A sleeping beauty may need one or more “princes” and even “retinues” to be awakened. The PRs may be either conceptually related or direct-citation-related to the SB. In this study, the PRs include two documents of Hell himself, who believed and insisted on his theory, and finally succeeded. Although the other two PRs did not cite the SB in the first generation, they cited other documents of Hell, and these citations induced the citation leap of the SB. Hell did not co-author with Betzig’s group or Zhuang’s group; it is through a knowledge relationship (citation) that they contributed to the citation leap of the SB.

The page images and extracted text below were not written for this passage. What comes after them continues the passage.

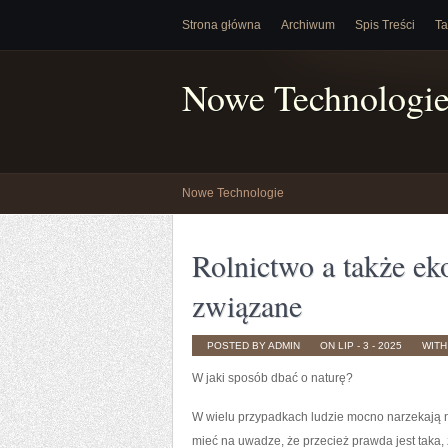
Strona główna
Archiwum
Spis Treści
Ta
Nowe Technologi
Nowe Technologie
Rolnictwo a także eko
związane
POSTED BY ADMIN
ON LIP - 3 - 2025
WIT
W jaki sposób dbać o naturę?
W wielu przypadkach ludzie mocno narzekają na
mieć na uwadze, że przecież prawda jest taka,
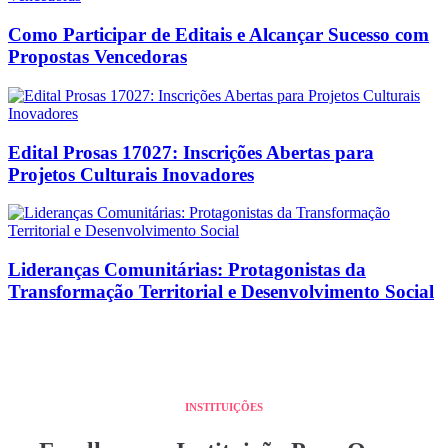
Como Participar de Editais e Alcançar Sucesso com
Propostas Vencedoras
Edital Prosas 17027: Inscrições Abertas para
Projetos Culturais Inovadores
Lideranças Comunitárias: Protagonistas da
Transformação Territorial e Desenvolvimento Social
INSTITUIÇÕES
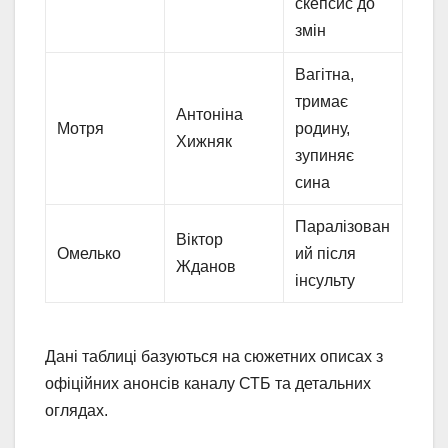
скепсис до
змін
Вагітна,
тримає
Антоніна
Мотря
родину,
Хижняк
зупиняє
сина
Паралізован
Віктор
Омелько
ий після
Жданов
інсульту
Дані таблиці базуються на сюжетних описах з
офіційних анонсів каналу СТБ та детальних
оглядах.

The study of the SB and her PRs has been considered “a rather useful and instructive model in studying the mechanisms of scientific information flow through citations” (Braun, Glänzel, & Schubert, 2010), and is likely to contribute to the understanding of citation dynamics in general. The key scientific issues of the study towards SBs is to figure out the mechanisms for awakening, in order to promote potentially valuable but not readily accepted innovative research (Fang, 2014; Wang et al., 2012). Trapido (2015) discussed why novelty is sometimes an advantage and sometimes a liability, and what is required for highly novel knowledge to earn evaluating audiences’ recognition, rather than neglect or skepticism. If the scientific community could learn more lessons from previous resistance to discoveries, the dilemma of science opposing innovation will be at least partially solved (Fang, 2014). The above conclusions are drawn from a detailed analysis of a typical SB and her awakening process. It requires further empirical study to investigate whether the conclusions can be expanded to other SBs or fields besides chemistry and physics.